▶ **Task material**
━━━━━━━━━━━━━━━━

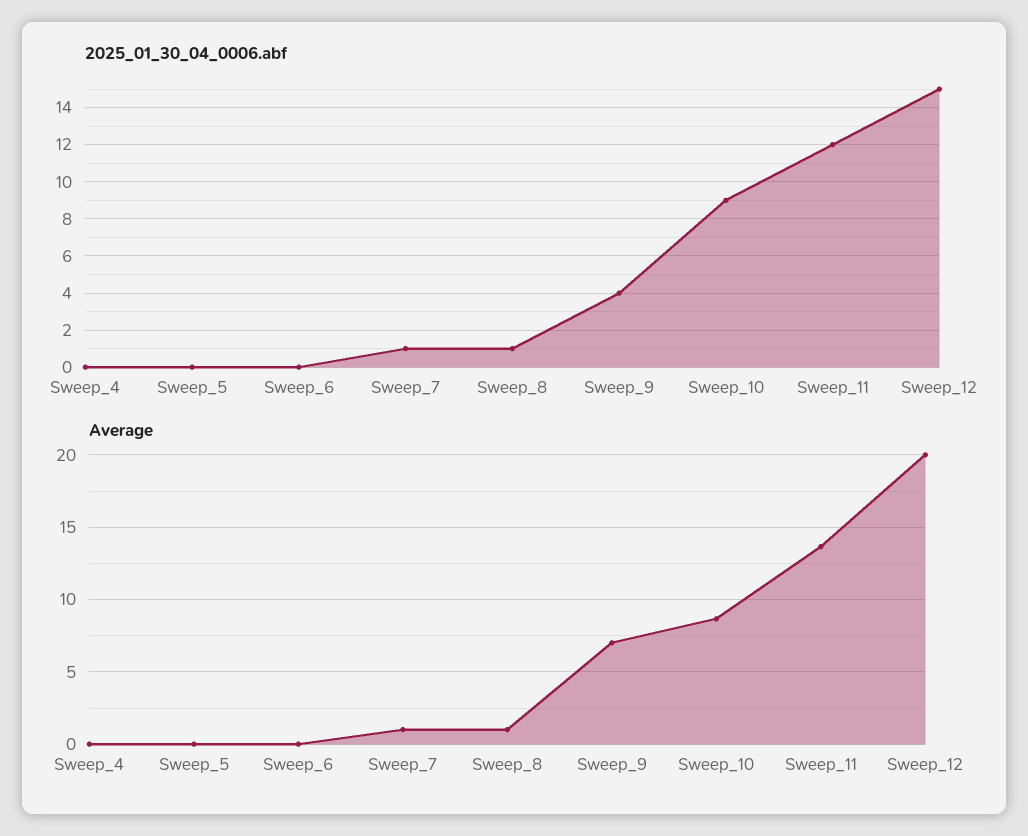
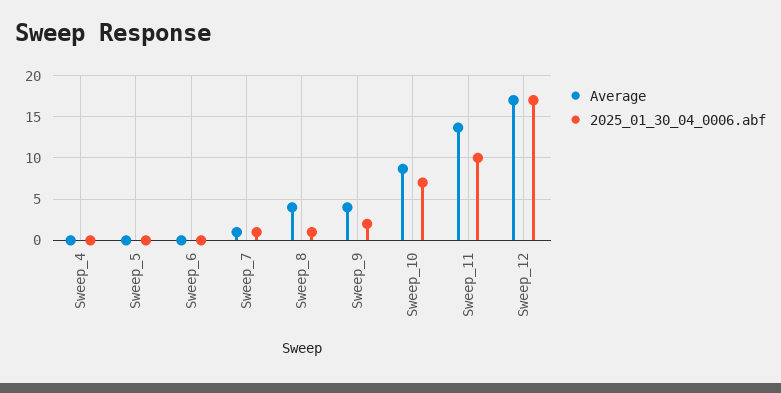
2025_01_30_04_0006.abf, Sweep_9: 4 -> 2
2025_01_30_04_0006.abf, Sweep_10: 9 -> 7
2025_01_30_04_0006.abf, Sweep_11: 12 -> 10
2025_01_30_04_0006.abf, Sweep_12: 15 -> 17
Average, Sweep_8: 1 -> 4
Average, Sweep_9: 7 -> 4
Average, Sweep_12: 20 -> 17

━━━━━━━━━━━━━━━━

▶ **What you should do**
The answer should be an exact copy of the lines from the one containing "Average, Sweep_8: 1 -> 4" through the last line of the entries, both included.

▶ **Result for this task**
Average, Sweep_8: 1 -> 4
Average, Sweep_9: 7 -> 4
Average, Sweep_12: 20 -> 17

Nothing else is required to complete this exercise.